Emanzipation ist ein natürlicher Veränderungsprozess, der nach Individualität, Selbsterkenntnis und Verbesserungen im eigenen Leben strebt. Die Realisierung dieses Prozesses setzt gesellschaftliche Rahmenbedingungen voraus, in der jeder Mensch als ein gleichwertiger und lernfähiger Bürger angesehen und behandelt wird.

Ich hätte meinen Veränderungsprozess niemals in einem Land wie Iran oder Saudi-Arabien mit ihren theokratischen Systemen leben können, die männliche Kontrolle über den weiblichen Willen im Namen von Religion sichern.

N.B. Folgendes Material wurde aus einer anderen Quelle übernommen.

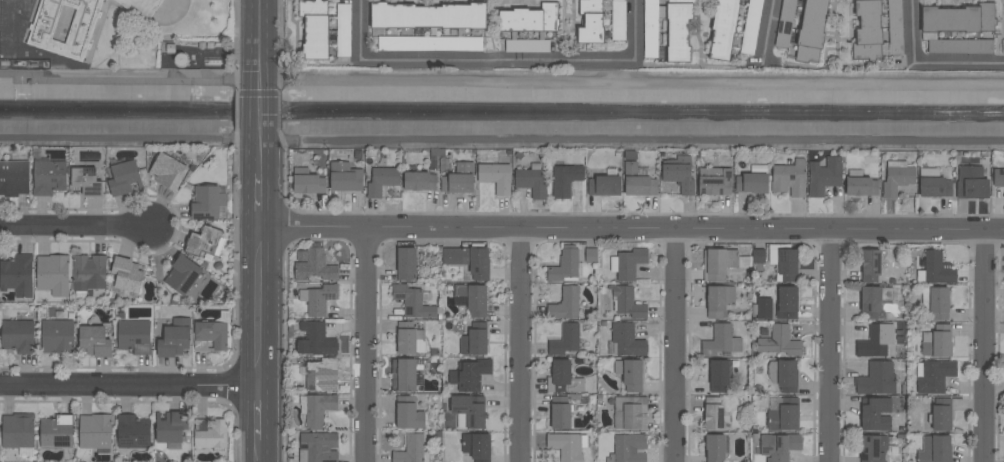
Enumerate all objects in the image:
building: (141, 7)
building: (427, 16)
building: (529, 19)
building: (958, 19)
building: (618, 20)
parking lot: (0, 22)
building: (590, 22)
building: (784, 23)
building: (751, 26)
building: (723, 27)
road: (769, 27)
building: (314, 29)
building: (651, 29)
building: (678, 29)
building: (343, 30)
building: (866, 30)
building: (810, 31)
building: (79, 34)
road: (260, 39)
building: (430, 43)
building: (527, 46)
building: (960, 46)
building: (1003, 48)
road: (499, 59)
road: (928, 61)
road: (501, 79)
road: (260, 105)
building: (168, 171)
building: (824, 175)
building: (495, 176)
building: (14, 177)
building: (48, 177)
building: (345, 177)
building: (678, 177)
building: (124, 178)
building: (998, 178)
building: (459, 179)
building: (788, 179)
building: (381, 180)
building: (565, 180)
building: (897, 180)
building: (86, 181)
building: (530, 181)
building: (307, 182)
building: (419, 182)
building: (638, 182)
building: (716, 183)
building: (751, 183)
building: (971, 183)
building: (604, 186)
building: (861, 186)
building: (935, 187)
building: (205, 202)
road: (73, 225)
road: (634, 228)
building: (202, 241)
building: (591, 255)
building: (758, 256)
building: (468, 259)
building: (737, 260)
building: (406, 263)
building: (630, 263)
building: (716, 265)
building: (787, 265)
building: (870, 265)
building: (564, 266)
building: (315, 267)
building: (937, 269)
building: (88, 272)
building: (53, 274)
building: (17, 275)
building: (182, 275)
building: (126, 276)
road: (264, 297)
building: (321, 299)
building: (473, 299)
building: (719, 300)
building: (412, 302)
building: (628, 302)
building: (870, 302)
building: (786, 303)
building: (939, 303)
building: (565, 304)
building: (211, 334)
building: (17, 336)
building: (58, 336)
building: (133, 336)
building: (174, 338)
building: (406, 338)
building: (316, 340)
building: (566, 340)
building: (626, 340)
building: (718, 340)
building: (94, 341)
building: (876, 341)
building: (473, 342)
building: (779, 342)
building: (938, 344)
road: (365, 345)
road: (520, 345)
road: (674, 345)
road: (983, 345)
road: (829, 346)
building: (321, 375)
building: (406, 375)
building: (469, 375)
building: (632, 375)
building: (786, 375)
building: (718, 376)
building: (935, 376)
building: (564, 378)
building: (876, 379)
road: (131, 385)
building: (318, 409)
building: (469, 411)
building: (408, 413)
building: (559, 413)
building: (713, 413)
building: (631, 414)
building: (875, 414)
building: (783, 418)
building: (941, 418)
building: (171, 427)
building: (17, 430)
building: (56, 431)
building: (95, 431)
building: (132, 433)
building: (212, 435)
building: (319, 446)
building: (476, 446)
building: (566, 446)
building: (779, 446)
building: (629, 448)
building: (714, 448)
building: (872, 448)
building: (410, 449)
building: (934, 449)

Als Gläubige, die nicht mehr nur glauben, sondern verstehen wollte, nahm ich mir vor 13 Jahren mit Ablegen meines Kopftuches allmählich auch die Freiheit, Neudefinitionen von meinen Rollen im religiösen Kollektiv und den religiösen Begriffen, die mein Leben geprägt haben vorzunehmen.

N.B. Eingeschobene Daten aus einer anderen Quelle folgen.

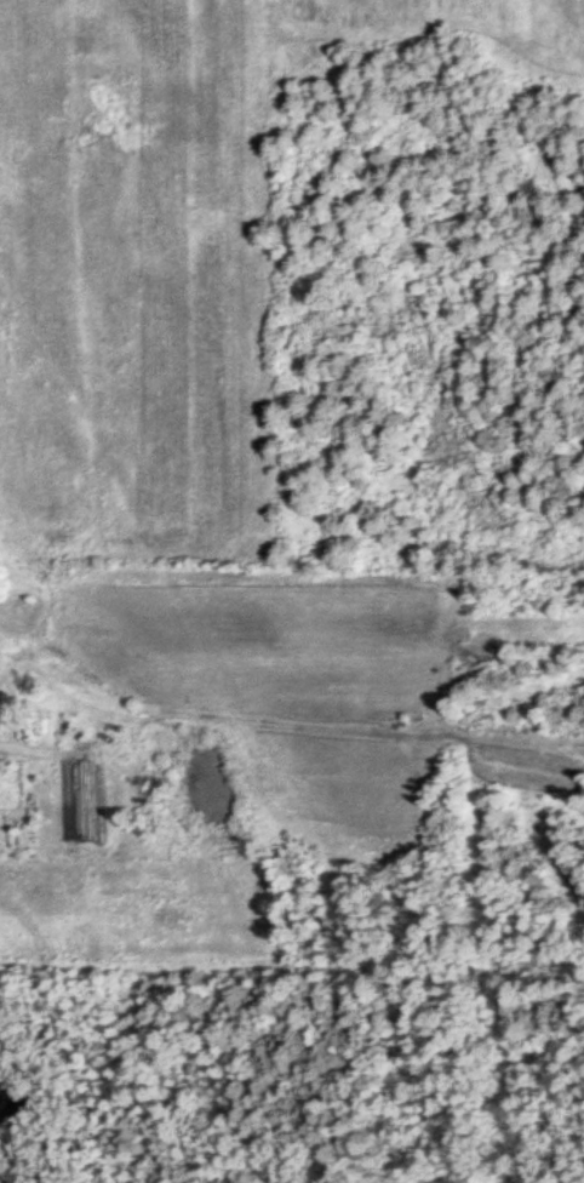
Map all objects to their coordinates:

Warum noch viele anderen muslimischen Frauen unsere gesellschaftlichen Möglichkeiten für ihre Selbsterkenntnisprozesse nicht nutzen finde ich merkwürdig. Denn der Prophet des Islam, Muhammed, forderte Männer und Frauen auf, „sich Wissen anzueignen, selbst wenn es in China sei“.

Wir Frauen müssen lernen, uns zu wehren und nicht mehr alles als Selbstverständlichkeit hinzunehmen. Das Kopftuch ist in modernen Gesellschaften keine Selbstverständlichkeit und überflüssig. Sie schützt nicht, sie bringt Frauen sogar in Gefahr, weil andere Menschen vom Kopftuch auf den Islam schließen und ihre Vorurteile und Ängste auf das Kopftuch projizieren können.
Alles, was eine Frau einschränkt und sogar in Gefahr bringt, sollte sie aber ohne Schwierigkeiten weglassen können.

Im Koran heißt es in einem der beiden „Verhüllungsverse“, dass die gläubigen Frauen ihre Gewänder über sich ziehen sollen, damit sie erkannt und nicht belästigt werden. Hier geht es um die Vermeidung von Belästigungen, nicht um den Überwurf.
Heute wird aber das Mittel hochgehalten, nicht der Zweck.